Start of PASSAGE TO READ

Looking at that is quite daunting, actually. It seems I have a long way to go. I define the singularity as the complete artificial abstraction of these things. Or any kind of full, all encompassing understanding of these things. I once had a theory that the universe was a multi dimensional fractal, and that if we found the formula, we could theoretically know anything. Limited only by the time it takes us to learn and comprehend. I imagined a formula using the variables x, y, z, time and d. Imagine the universe has a center. All of these variables, if we are to use integers to represent them, are the smallest possible units that the universe is capable of. Imagine a ring around the center of the universe, with a near-infinite number of points. The radius of this ring is the same unit of measurement as the variables. The smallest possible. Now imagine a ring that surrounds that one, with the same number of points, this number is constant. The distance between this ring and the next is again, the smallest distance possible. This goes on until the edge of the universe, and as it goes on, the universe is greater still. The points on the circles are selected with x. The circles themselves are selected with y. This pattern is rotated by z, creating a series of spheres. By selecting any combination of these variables, we are given a fixed point in space. Time is our distance, in units of the smallest possible unit of time, from the beginning of the universe, and finally, the throw a curveball, if we want to support the multiverse theory, d gives us the number between zero and infinity that represents the dimension of the universe that we're talking about. Given these values, the formula would return the value, probably a one or an zero, of the space at that given point at that given time in that given dimension. Using this, we could construct an accurate simulation of anywhere, and any time in the universe, past, future, present, or other-worldly.

So. Let's get started. We need to understand the next step. The understanding step. If an understanding is a representation of a set of information, then how much information do we need to construct an artificial understanding. I guess the lowest level of this is knowing that it exists. That it is a thing in the world. If it can be seen, what does it look like? If it can be heard, what does it sound like? Etc. The next most important thing is probably a practical knowledge of the thing. What is it used for? How do we use it, and how does it work? After that, I think we need to know how it compares to other things. If there are a line of identical objects, but one is green, and the rest are blue, then one is a green object, and the rest are object. We need to know what sets it aside, what makes it different to the rest.

What we've outlined here are the basic three components that are required to accurately convey an understanding of what something is. To teach, in other words.

  • Objective
  • Practical
  • Comparative

Let's say that objective is a list of value-based properties: colour, size, weight, etc. Practical is a set of instructions for each of it's uses, as well as the limitations and restrictions of using each. Finally, the comparative requires the first two sets of information, and compares them to the first to two sets of everything else. It needs to find things close enough to be considered similar, but different enough to not be considered the same thing. So we need a list of those things, along with its difference from each.

End of PASSAGE TO READ
Start of LISTED ENTRIES

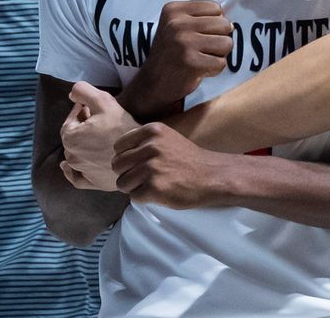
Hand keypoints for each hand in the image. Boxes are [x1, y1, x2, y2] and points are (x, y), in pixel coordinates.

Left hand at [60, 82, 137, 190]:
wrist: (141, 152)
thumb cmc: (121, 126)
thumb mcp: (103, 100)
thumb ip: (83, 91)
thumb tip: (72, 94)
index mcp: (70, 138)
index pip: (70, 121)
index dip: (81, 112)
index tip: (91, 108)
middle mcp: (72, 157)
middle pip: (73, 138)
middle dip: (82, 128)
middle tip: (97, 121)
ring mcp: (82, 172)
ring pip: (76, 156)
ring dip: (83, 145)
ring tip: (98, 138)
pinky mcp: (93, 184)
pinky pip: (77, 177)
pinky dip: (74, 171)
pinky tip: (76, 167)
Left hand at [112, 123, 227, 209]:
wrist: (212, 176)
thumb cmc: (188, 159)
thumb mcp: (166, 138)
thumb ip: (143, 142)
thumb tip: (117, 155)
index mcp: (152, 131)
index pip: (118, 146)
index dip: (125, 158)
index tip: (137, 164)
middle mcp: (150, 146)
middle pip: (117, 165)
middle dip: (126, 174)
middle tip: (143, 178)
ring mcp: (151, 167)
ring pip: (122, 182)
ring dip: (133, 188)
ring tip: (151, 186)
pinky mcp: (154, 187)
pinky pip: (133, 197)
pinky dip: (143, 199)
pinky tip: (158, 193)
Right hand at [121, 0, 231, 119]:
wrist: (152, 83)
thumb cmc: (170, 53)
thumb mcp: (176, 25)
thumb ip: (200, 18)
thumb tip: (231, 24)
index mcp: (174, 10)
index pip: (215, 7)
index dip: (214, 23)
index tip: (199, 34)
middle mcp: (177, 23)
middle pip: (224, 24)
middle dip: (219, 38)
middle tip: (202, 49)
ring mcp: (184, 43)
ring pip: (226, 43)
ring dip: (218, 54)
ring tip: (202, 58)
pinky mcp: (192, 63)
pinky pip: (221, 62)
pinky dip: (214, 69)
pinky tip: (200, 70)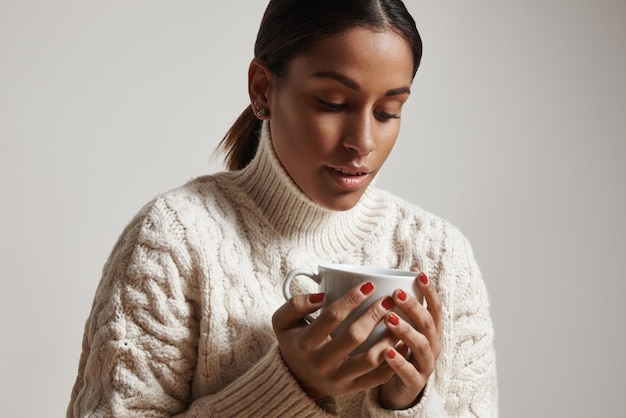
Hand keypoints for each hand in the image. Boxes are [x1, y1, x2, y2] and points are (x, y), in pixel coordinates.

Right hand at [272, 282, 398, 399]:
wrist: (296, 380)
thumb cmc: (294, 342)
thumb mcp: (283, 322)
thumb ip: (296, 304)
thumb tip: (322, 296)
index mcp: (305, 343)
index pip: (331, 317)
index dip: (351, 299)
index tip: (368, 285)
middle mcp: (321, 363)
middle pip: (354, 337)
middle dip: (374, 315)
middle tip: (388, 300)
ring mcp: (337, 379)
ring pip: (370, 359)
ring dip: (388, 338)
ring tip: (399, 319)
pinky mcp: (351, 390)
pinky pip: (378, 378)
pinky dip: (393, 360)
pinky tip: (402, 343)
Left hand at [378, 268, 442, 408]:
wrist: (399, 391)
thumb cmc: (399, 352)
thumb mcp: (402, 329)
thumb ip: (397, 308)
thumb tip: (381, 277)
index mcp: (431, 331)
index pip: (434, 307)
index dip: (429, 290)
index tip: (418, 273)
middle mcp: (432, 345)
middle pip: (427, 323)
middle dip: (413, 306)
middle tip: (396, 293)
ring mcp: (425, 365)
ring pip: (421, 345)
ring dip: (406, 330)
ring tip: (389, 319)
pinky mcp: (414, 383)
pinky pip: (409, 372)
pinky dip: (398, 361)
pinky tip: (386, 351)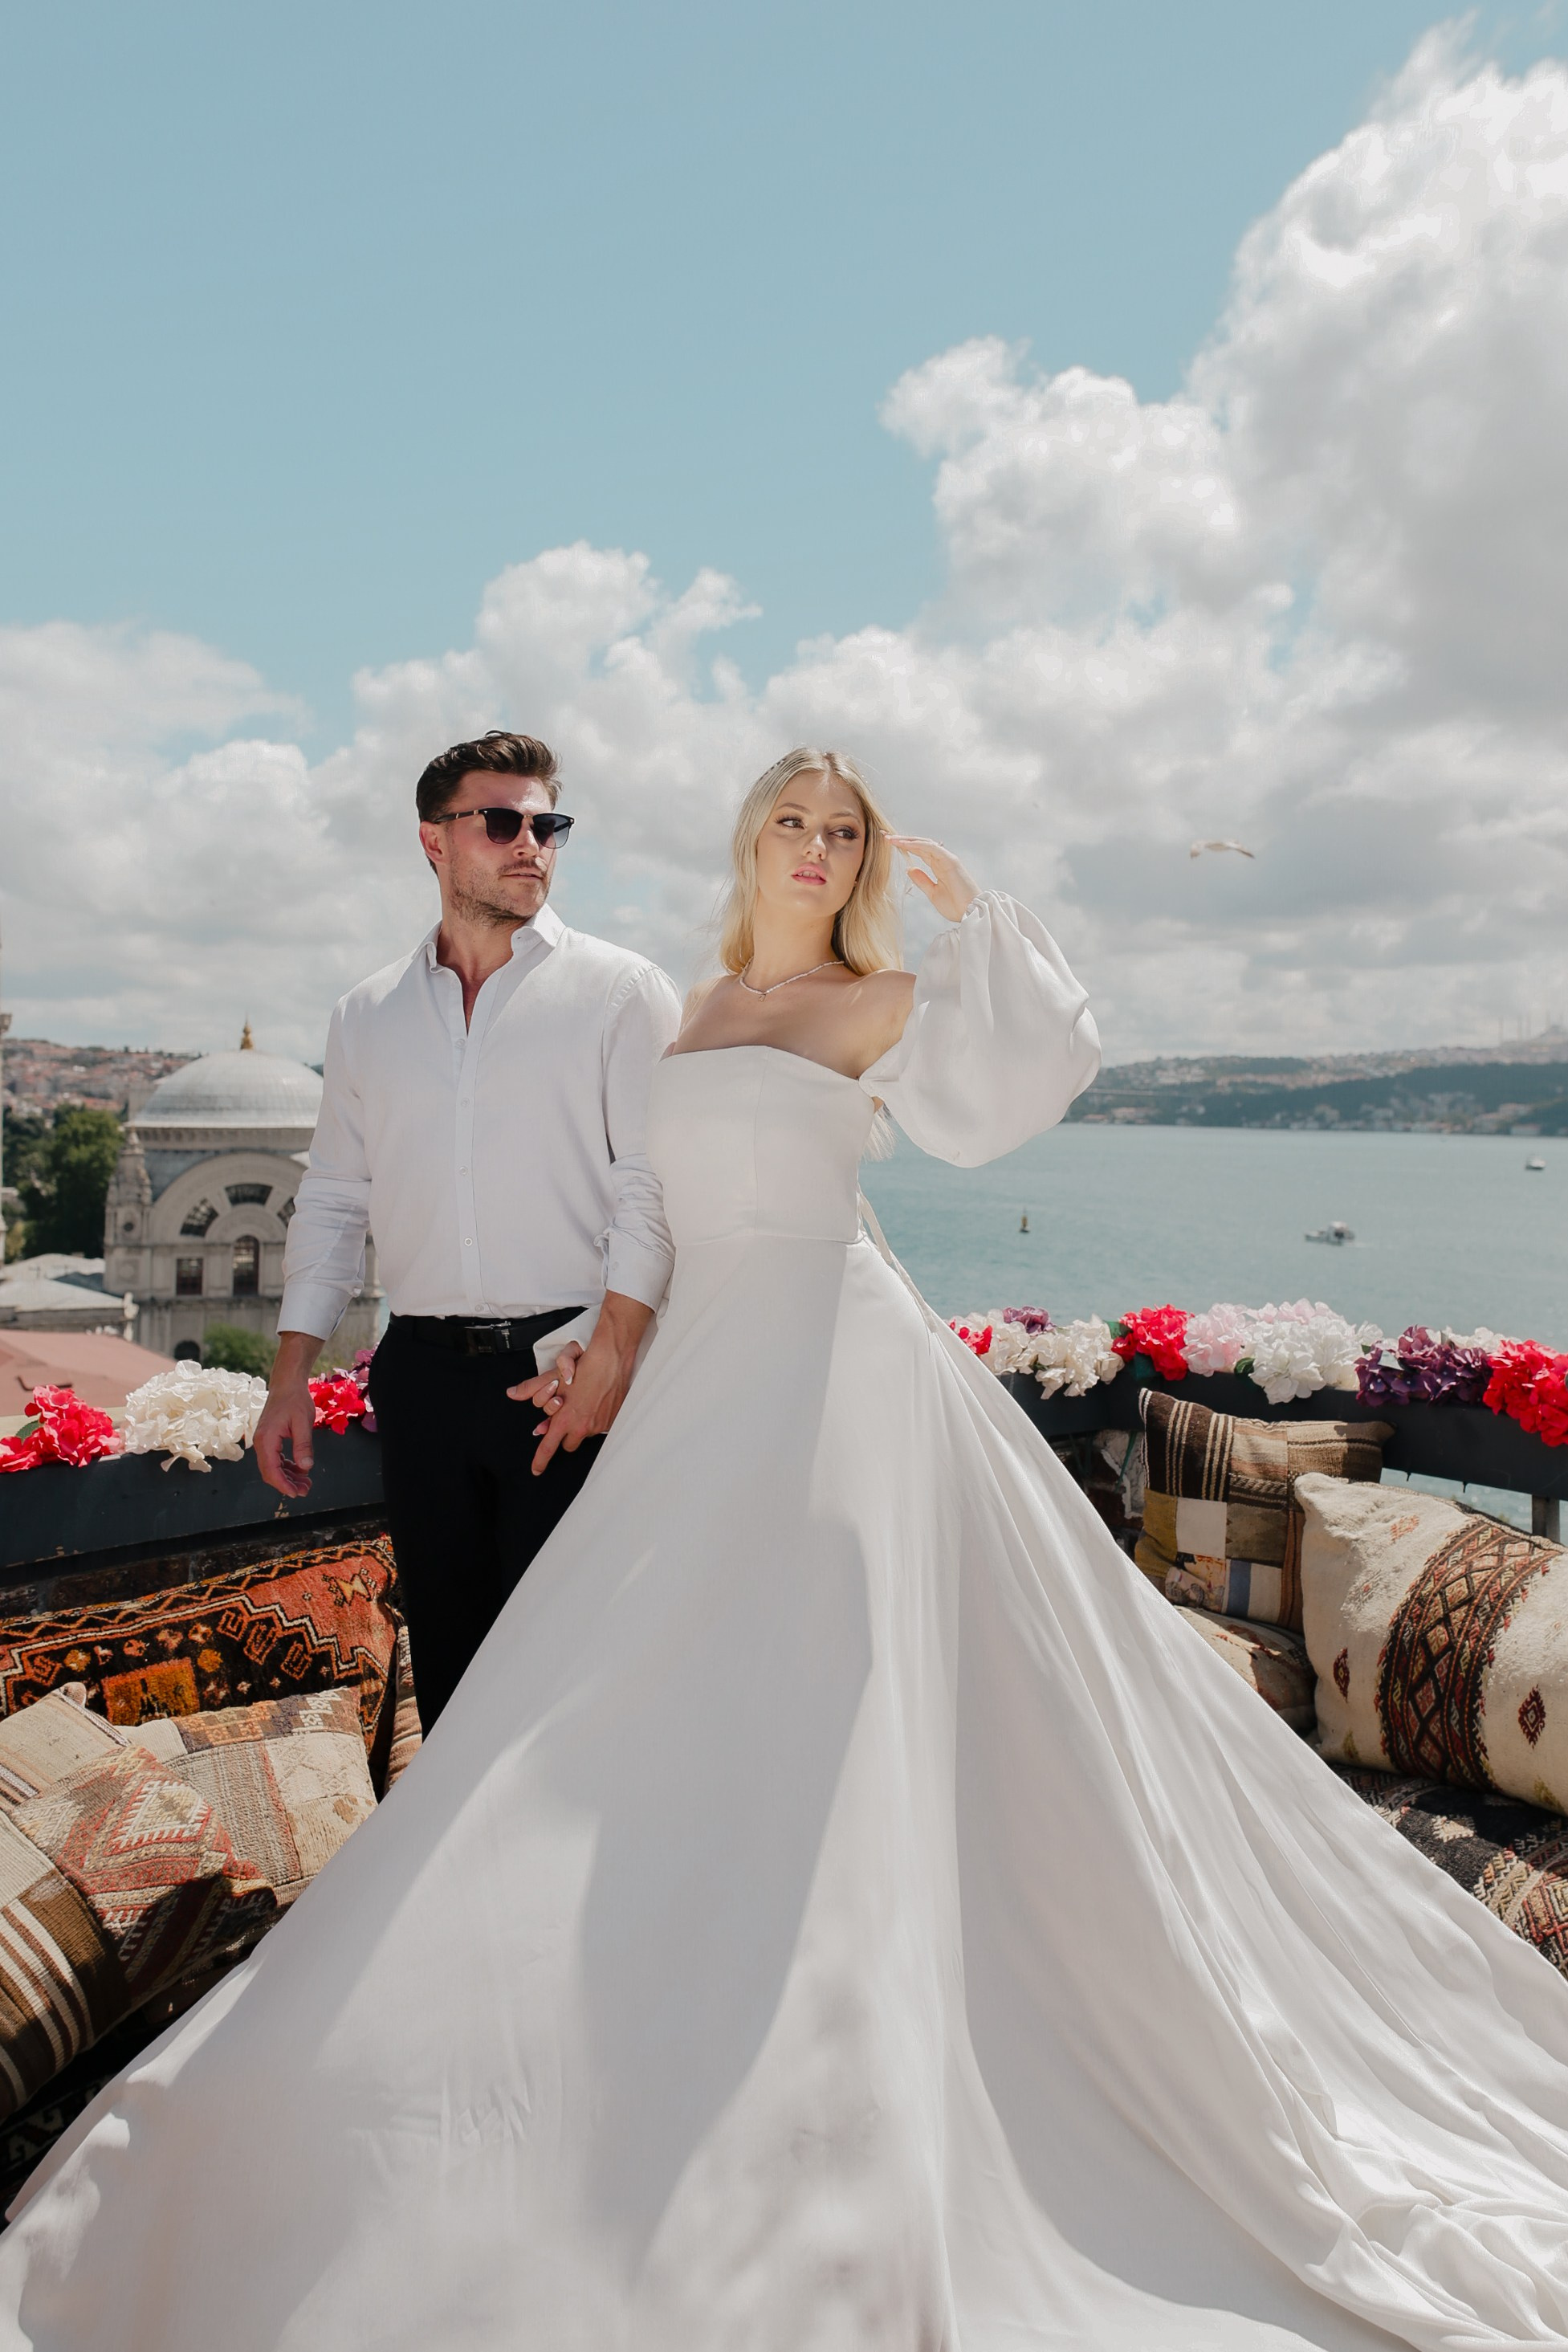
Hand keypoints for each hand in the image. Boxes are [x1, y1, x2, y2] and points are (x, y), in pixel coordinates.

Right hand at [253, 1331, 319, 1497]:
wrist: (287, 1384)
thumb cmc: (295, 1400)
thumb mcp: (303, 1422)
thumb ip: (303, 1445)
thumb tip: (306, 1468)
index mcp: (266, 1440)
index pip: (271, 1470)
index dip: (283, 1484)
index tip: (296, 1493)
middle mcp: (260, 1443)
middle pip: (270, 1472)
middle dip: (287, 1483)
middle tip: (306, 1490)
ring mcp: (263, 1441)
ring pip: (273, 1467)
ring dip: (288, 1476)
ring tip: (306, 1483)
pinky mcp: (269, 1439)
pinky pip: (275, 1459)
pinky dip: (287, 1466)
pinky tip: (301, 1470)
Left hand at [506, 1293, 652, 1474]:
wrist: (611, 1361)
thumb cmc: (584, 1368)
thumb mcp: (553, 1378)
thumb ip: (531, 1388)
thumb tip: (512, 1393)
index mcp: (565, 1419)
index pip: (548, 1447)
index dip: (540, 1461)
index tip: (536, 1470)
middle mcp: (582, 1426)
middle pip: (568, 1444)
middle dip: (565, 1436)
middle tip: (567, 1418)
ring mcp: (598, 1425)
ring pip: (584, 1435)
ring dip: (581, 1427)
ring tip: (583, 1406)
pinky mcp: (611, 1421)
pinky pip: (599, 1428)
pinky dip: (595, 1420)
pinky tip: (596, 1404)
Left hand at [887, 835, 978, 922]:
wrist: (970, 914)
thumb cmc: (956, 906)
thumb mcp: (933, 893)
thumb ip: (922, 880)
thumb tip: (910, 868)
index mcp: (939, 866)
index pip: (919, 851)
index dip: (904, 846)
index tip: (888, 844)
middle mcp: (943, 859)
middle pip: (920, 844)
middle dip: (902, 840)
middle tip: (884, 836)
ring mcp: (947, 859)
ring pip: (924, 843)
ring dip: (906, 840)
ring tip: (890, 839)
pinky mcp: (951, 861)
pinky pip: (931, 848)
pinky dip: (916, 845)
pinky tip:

End of LISTED ENTRIES

TASK INSTRUCTIONS
1 – Rewrite the text on artificial understanding from "So. Let's get" to "to the rest.", putting "working knowledge" wherever "practical knowledge" appears.
2 – Answer these questions using the text on artificial understanding:
(a) Which variables did the imagined formula use?
(b) What are the three components needed to convey an understanding of something?
(c) What value would the formula probably return for a given point?

SOLUTIONS TO THE PROBLEMS
1 –
So. Let's get started. We need to understand the next step. The understanding step. If an understanding is a representation of a set of information, then how much information do we need to construct an artificial understanding. I guess the lowest level of this is knowing that it exists. That it is a thing in the world. If it can be seen, what does it look like? If it can be heard, what does it sound like? Etc. The next most important thing is probably a working knowledge of the thing. What is it used for? How do we use it, and how does it work? After that, I think we need to know how it compares to other things. If there are a line of identical objects, but one is green, and the rest are blue, then one is a green object, and the rest are object. We need to know what sets it aside, what makes it different to the rest.

2 –
(a) x, y, z, time and d
(b) Objective, practical and comparative
(c) A one or a zero